Build Process

The web frontend build is handled by web/build.ts using Bun's built-in bundler.

Build Script

The build script (web/build.ts) compiles the TypeScript source into a single JavaScript bundle with the following steps:

1. Read configuration: In dev mode, reads config/main.config.json (legacy fallback: main.config.json) for endpoint URLs. In release mode, uses fixed production values.
2. Define constants: Injects build-time constants via Bun.build defines:
   • CERT_ISSUER — JWT issuer for token validation
   • CERT_AUDIENCE — JWT audience
   • SERVER_ENDPOINT — HTTP API base URL
   • SERVER_WS_ENDPOINT — WebSocket endpoint URL
   • VERSION — Build version string
   • BUILD_DATE — Build timestamp
3. Bundle: Compiles src/web.ts and all imports into build/js/web.js with external sourcemaps

Build Modes

Development

cd web
bun run dev

Reads endpoints from config/main.config.json (legacy fallback: project-root main.config.json). Uses concurrently to run:

• nodemon watching src/ for changes → rebuilds on save
• live-server on port 8090 serving build/

Production

cd web
bun run build
# or from root:
bun build:server   # includes web build

In release mode (triggered by --release flag), the build script uses production values from the active brand instead of config file endpoint values. The HTTP and WebSocket endpoints are set to relative paths ("./" and "./ws") so the frontend works at any mount point — whether served at the domain root (/) or behind a reverse proxy subpath (e.g. /safecall/app/). The browser resolves these relative to the page URL at runtime.

Output Structure

web/build/
├── index.html              # Main HTML page
├── css/
│   ├── styles.css          # Custom styles
│   ├── bulma.min.css       # Bulma CSS framework
│   └── fontawesome.min.css # Font Awesome icons
└── js/
    └── web.js              # Bundled application

Server Embedding

The built web files are embedded into the server binary during the server build process:

1. scripts/build/generators/embeds.ts reads all files from web/build/
2. Generates server/src/static_embeds.ts with Base64-encoded file contents
3. The server serves these embedded files for static asset routes (/, /css/*, /js/*, etc.)

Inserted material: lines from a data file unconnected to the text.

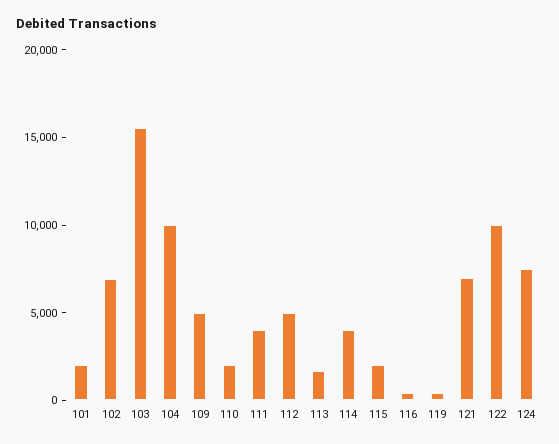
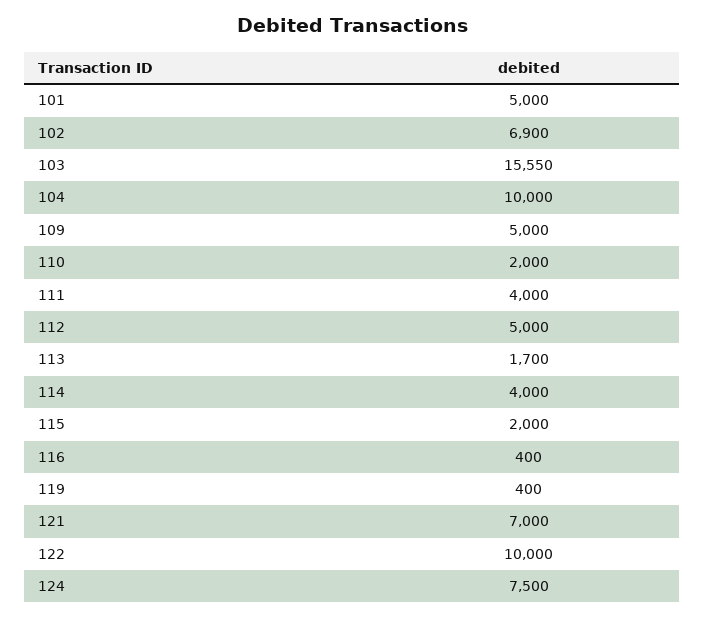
  {
-   "101": 2000,
+   "101": 5000,
    "102": 6900,
    "103": 15550,
    "104": 10000,
    "109": 5000,
    "110": 2000,
    "111": 4000,
    "112": 5000,
    "113": 1700,
    "114": 4000,
    "115": 2000,
    "116": 400,
    "119": 400,
    "121": 7000,
    "122": 10000,
    "124": 7500
  }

This means the production server is a single self-contained binary with the web UI built in.

Security Note

The config file is never included in the web build. Only specific, non-sensitive values (endpoint URLs, JWT issuer/audience) are injected as build-time constants. Sensitive credentials (passwords, MQTT credentials, KISS credentials) remain server-side only.